* **Task item**
Beginning with the first line below, please repeat the material exactly, ending with the line that includes "автомобиль находится в стесненных".

* **Supplied records**

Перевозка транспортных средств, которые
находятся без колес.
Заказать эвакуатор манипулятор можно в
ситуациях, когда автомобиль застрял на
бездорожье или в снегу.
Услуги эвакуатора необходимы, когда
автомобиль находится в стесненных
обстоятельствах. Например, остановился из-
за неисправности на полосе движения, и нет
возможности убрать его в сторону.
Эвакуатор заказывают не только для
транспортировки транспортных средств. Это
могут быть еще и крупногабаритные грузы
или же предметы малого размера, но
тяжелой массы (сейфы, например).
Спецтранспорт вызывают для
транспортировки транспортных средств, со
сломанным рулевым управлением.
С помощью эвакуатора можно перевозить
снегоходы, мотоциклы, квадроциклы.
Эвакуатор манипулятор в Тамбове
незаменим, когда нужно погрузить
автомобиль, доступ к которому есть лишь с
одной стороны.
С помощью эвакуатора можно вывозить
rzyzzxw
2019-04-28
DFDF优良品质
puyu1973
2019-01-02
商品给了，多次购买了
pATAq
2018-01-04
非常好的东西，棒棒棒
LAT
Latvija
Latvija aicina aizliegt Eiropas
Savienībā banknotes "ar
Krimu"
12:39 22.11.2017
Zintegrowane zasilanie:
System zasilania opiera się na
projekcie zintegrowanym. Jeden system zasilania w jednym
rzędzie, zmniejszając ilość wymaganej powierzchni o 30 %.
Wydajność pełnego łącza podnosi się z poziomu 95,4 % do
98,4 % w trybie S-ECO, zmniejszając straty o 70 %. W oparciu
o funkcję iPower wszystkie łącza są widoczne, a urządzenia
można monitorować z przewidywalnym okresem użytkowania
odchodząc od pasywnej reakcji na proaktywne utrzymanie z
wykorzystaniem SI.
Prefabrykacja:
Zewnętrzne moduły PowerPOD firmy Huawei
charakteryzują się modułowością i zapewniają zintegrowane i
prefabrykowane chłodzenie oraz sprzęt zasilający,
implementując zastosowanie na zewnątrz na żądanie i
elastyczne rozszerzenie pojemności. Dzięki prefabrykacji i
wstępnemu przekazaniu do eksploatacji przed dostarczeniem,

* **Output of the exercise**
Перевозка транспортных средств, которые
находятся без колес.
Заказать эвакуатор манипулятор можно в
ситуациях, когда автомобиль застрял на
бездорожье или в снегу.
Услуги эвакуатора необходимы, когда
автомобиль находится в стесненных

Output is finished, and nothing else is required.